Bruce showed a table of the large media organisations that either have some sort of paywall or are about to launch them, which showed that there is a large range of charging options being tried while the market settles down.

If you factor in what is happening in the trade sector, the range of options multiplies again. Karl Schneider, editorial development director at RBI, talked about the four paid-for operations that the large, Sutton-based publisher, not including the paywall that New Scientist operates.

News is a part of a number of these but it’s often data-driven news that is provided along with the raw data itself. “It’s hard to come up with a powerful offering that is only about news,” said Schneider.

A prime example is ICIS, which is a site that provides price information for industrial chemicals. The news is often aligned with that pricing information. Schneider explained that it’s not enough to simply write a story about a plant catching fire in Osaka. You have to describe its capacity versus world supply and what that will do to prices, so that companies can use it in pricing negotiations.

“It’s news that you can use. News that you can act on. You have to write it in such a way that the user can pick it up and use it,” said Schneider.

The XpertHR site for humans resources people has less data but more about employment legislation. So it provides content such as model relocation policies that these people can download and use as templates for their own policies and ‘living features’ that are online equivalents of the old loose-leaf publishing business to cover updates in legislation. This avoids the traditional problem in trade publishing where you write a feature that covers the changes but you force people to go and dig around for the details. “You can find for free the information presented on XpertHR but it’s not packaged like this,” said Schneider.
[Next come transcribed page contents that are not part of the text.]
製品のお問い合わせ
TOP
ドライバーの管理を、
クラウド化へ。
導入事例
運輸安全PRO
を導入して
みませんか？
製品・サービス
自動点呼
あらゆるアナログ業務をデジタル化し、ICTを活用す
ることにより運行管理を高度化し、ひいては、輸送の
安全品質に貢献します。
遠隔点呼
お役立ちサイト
The introduction of a paywall changes the relationship with advertisers as well, as newspapers like The Times found 40 years ago when they changed their approach to cover pricing. Bruce remarked on the irony that “as soon as you become a subscriber, you suddenly become more valuable to advertisers”.
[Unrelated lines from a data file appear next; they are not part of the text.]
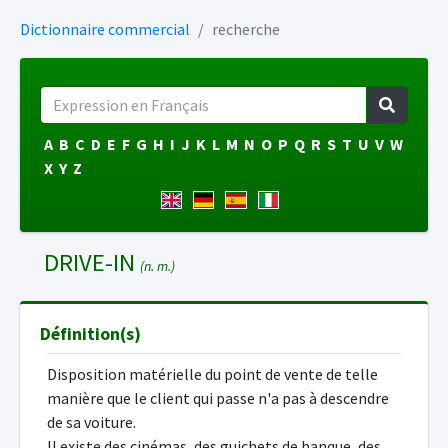
Dictionnaire commercial
recherche
A
B
C
D
E
F
G
H
I
J
K
L
M
N
O
P
Q
R
S
T
U
V
W
X
Y
Z
DRIVE-IN
(n. m.)
Définition(s)
Disposition matérielle du point de vente de telle
manière que le client qui passe n'a pas à descendre
de sa voiture.
Il existe des cinémas, des guichets de banque, des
Schneider said, because advertisers can treat a small but highly relevant audience as being more valuable, the ad rates per reader can vary wildly. “At one extreme you can easily charge less than £1 per thousand on a CPM model. But you can get £50 per person in some areas. The range of prices is absolutely huge.”
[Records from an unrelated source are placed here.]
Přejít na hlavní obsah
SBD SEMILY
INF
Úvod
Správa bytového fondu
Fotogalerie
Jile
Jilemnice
The trouble is that publishers have only just started to realise how different advertising models can bring much better returns. “Content is where we have done very well. But we have been a miserable failure in ads. Look at what we have been selling to the advertisers: stuff we sold in the magazines just stuffed on the web. That is where I am optimistic about the future, because of the range of opportunities that we have,” said Schneider.